节选原文:
□ □ □ □ □
There are n piles of coins on a table. Each pile consists of a positive number of coins of assorted denominations.
In one move, you can choose any coin on top of any pile, remove it, and add it to your wallet.
Given a list piles, where piles[i] is a list of integers denoting the composition of the ith pile from top to bottom, and a positive integer k, return the maximum total value of coins you can have in your wallet if you choose exactly k coins optimally.
Example 1:
Input: piles = [[1,100,3],[7,8,9]], k = 2
Output: 101
Explanation:
The above diagram shows the different ways we can choose k coins.
The maximum total we can obtain is 101.
Example 2:
Input: piles = [[100],[100],[100],[100],[100],[100],[1,1,1,1,1,1,700]], k = 7
Output: 706
Explanation:
The maximum total can be obtained if we choose all coins from the last pile.
Constraints:
- n == piles.length
- 1 <= n <= 1000
- 1 <= piles[i][j] <= 105
- 1 <= k <= sum(piles[i].length) <= 2000
假设 dp[i][k]是当我们取到 piles[i]时还剩下 k 次机会所能拿到的最大值, dp[i][k] = max(
sum(piles[i][…1]) + dp[i+1][k-1],
sum(piles[i][…2]) + dp[i+1][k-2],
sum(piles[i][…3]) + dp[i+1][k-3],
…
sum(piles[i][…n]) + dp[i+1][k-n])
□ □ □ □ □
原始数据:

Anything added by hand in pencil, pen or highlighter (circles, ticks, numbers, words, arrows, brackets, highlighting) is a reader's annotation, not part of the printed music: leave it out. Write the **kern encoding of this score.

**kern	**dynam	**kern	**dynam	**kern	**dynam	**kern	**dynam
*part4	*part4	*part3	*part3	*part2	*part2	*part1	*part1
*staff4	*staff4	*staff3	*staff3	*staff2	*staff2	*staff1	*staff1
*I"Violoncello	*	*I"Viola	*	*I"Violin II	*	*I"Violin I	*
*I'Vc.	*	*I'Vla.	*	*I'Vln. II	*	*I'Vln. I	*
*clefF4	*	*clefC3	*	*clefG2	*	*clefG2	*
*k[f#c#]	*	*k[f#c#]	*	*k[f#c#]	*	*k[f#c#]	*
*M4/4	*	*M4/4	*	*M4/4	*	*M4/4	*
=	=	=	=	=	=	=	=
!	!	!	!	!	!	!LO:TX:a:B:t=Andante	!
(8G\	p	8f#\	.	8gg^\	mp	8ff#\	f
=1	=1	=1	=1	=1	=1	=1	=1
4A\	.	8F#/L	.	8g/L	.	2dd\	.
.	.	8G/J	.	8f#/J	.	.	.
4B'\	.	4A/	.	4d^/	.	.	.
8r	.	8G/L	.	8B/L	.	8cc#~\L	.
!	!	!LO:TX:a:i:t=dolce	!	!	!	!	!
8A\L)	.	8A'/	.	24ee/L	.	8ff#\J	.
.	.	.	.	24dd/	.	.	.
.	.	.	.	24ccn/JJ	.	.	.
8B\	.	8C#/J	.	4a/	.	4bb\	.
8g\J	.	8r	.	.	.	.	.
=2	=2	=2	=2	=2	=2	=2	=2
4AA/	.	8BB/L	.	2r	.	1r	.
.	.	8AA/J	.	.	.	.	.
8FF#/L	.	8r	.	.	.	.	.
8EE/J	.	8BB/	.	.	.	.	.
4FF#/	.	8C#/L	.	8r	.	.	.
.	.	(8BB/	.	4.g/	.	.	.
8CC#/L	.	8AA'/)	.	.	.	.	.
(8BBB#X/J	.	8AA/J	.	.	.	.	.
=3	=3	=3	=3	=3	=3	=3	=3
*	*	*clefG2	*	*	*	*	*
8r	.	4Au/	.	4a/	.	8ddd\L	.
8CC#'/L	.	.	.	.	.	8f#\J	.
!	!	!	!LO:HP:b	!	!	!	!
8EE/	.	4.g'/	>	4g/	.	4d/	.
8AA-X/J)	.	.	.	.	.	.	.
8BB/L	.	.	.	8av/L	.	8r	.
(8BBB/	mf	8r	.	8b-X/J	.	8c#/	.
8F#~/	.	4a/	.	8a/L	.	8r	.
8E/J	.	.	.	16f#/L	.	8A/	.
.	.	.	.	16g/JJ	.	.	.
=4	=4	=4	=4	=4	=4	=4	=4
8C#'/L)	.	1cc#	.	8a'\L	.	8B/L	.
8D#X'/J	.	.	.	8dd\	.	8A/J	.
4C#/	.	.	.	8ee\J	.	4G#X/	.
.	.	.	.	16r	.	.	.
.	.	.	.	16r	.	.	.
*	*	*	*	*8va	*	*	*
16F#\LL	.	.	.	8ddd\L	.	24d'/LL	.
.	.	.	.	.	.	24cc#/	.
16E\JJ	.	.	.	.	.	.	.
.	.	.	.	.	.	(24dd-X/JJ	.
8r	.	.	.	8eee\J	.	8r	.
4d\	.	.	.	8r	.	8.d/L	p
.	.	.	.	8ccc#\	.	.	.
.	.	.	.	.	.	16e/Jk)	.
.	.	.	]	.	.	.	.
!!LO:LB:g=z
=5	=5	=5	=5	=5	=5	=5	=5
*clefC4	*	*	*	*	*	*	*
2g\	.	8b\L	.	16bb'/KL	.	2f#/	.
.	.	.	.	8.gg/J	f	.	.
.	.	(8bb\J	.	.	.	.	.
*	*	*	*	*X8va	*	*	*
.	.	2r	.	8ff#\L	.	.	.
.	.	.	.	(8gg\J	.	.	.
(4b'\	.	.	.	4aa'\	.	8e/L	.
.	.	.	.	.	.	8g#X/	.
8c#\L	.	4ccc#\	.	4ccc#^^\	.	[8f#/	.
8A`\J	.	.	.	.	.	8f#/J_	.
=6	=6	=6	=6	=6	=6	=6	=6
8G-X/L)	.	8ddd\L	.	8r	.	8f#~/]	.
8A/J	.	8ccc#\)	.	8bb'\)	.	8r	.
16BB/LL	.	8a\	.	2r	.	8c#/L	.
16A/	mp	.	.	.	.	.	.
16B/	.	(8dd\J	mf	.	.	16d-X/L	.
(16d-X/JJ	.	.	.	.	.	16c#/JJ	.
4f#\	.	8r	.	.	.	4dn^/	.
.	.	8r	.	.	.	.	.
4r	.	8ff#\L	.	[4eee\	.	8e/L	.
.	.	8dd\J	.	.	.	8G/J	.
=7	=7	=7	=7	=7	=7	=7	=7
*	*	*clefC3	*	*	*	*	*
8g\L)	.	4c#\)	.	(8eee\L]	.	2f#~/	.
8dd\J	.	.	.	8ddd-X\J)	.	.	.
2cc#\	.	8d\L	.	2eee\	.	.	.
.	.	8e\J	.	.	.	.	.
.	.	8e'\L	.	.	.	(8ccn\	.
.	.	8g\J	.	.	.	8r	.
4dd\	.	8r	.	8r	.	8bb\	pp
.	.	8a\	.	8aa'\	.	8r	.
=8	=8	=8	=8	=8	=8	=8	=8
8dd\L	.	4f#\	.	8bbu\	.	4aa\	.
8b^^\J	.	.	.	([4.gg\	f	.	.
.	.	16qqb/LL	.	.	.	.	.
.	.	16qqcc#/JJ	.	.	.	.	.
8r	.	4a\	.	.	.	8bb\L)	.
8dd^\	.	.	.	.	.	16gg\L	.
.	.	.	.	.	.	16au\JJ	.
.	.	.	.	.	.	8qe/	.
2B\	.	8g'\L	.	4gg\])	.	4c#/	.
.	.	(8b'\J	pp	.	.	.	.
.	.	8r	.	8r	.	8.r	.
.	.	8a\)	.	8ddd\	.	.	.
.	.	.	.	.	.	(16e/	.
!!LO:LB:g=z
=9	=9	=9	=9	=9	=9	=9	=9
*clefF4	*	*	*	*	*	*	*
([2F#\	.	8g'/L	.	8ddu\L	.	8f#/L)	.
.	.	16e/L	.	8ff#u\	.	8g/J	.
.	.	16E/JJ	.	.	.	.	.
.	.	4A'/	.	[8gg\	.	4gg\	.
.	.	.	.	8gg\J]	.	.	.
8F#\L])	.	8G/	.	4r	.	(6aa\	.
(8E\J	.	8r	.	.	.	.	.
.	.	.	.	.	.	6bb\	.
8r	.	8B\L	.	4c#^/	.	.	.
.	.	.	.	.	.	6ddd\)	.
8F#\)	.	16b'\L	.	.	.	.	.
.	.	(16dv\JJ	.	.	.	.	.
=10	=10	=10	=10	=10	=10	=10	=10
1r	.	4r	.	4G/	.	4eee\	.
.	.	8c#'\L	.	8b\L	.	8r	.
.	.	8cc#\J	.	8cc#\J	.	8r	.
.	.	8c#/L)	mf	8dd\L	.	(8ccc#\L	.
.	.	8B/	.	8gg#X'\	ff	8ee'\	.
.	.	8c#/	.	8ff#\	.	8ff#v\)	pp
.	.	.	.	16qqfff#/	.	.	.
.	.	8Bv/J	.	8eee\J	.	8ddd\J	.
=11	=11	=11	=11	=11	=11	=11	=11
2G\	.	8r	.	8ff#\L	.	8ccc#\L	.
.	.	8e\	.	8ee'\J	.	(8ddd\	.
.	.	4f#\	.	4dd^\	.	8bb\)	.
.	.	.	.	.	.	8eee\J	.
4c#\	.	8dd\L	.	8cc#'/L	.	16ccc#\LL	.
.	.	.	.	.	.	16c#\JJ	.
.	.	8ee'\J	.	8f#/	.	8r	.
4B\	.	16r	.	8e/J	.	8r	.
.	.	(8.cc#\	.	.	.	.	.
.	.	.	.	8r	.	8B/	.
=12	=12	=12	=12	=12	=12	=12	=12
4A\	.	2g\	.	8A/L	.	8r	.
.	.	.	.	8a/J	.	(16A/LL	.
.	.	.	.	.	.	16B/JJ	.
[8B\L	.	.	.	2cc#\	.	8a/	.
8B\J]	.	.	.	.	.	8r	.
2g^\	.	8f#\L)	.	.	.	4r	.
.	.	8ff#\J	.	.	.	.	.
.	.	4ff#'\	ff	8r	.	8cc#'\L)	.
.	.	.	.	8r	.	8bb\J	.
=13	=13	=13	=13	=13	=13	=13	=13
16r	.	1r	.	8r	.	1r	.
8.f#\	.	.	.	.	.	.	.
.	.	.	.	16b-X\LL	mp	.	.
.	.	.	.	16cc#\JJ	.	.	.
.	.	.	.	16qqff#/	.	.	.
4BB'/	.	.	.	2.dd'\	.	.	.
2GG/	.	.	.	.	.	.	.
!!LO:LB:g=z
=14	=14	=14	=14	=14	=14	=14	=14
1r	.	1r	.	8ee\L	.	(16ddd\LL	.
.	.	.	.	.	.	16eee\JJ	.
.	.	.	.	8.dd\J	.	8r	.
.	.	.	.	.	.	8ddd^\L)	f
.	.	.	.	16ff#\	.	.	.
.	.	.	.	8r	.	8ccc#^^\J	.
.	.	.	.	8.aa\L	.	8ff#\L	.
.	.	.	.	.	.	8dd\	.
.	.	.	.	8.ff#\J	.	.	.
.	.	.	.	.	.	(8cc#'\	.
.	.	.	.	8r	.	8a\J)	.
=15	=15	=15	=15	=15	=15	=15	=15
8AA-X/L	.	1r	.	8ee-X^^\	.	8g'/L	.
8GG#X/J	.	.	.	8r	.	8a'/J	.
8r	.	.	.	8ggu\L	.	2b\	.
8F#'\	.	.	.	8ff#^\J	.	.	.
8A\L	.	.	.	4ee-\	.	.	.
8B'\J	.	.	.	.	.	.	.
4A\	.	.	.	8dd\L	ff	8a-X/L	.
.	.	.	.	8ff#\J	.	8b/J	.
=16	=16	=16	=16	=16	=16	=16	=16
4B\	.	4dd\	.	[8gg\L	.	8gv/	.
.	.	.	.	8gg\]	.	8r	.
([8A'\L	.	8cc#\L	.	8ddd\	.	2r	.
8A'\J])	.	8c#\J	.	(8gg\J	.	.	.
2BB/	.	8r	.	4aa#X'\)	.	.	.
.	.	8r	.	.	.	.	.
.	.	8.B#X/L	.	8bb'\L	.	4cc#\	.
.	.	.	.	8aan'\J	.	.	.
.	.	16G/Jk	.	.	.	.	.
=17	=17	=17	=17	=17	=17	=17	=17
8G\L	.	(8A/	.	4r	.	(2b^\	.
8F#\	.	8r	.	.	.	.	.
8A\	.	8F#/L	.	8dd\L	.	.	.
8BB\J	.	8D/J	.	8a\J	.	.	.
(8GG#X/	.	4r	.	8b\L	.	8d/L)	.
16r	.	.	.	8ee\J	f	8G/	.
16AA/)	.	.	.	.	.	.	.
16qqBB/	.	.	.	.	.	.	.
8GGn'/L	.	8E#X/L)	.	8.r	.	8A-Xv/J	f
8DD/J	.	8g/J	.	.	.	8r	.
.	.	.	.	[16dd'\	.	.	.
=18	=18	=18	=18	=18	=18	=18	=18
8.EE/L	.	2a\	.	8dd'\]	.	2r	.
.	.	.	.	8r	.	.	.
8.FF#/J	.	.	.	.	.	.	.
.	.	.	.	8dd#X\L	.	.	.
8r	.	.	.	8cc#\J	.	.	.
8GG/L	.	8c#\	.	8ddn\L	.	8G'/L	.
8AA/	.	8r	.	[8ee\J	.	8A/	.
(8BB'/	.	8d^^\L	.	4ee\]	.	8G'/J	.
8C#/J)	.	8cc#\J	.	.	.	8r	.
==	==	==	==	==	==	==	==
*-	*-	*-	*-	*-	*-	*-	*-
□ □ □ □ □
待办任务:
A) 根据硬币堆题解，每一步可以拿走哪一枚硬币？
B) 从硬币堆题解停下的地方接着往下写。

回答如下:
A) 任意一堆最上面的那枚硬币。

B)
这里要注意一点是当前 pile 我们可以不取硬币直接跳过
use std::collections::HashMap;
impl Solution {
fn dp(piles: &Vec<Vec<i32>>, mut k: i32, i: usize, cache: &mut HashMap<(usize, i32), i32>) -> i32 {
if k == 0 || i == piles.len() {
return 0;
}
if let Some(&c) = cache.get(&(i, k)) {
return c;
}
let mut ans = 0;
let mut curr = 0;
ans = ans.max(Solution::dp(piles, k, i + 1, cache));
let mut curr_k = k;
for &v in &piles[i] {
curr += v;
curr_k -= 1;
if curr_k < 0 {
break;
}
let next = Solution::dp(piles, curr_k, i + 1, cache);
ans = ans.max(curr + next);
}
cache.insert((i, k), ans);
ans
}
pub fn max_value_of_coins(piles: Vec<Vec<i32>>, k: i32) -> i32 {
Solution::dp(&piles, k, 0, &mut HashMap::new())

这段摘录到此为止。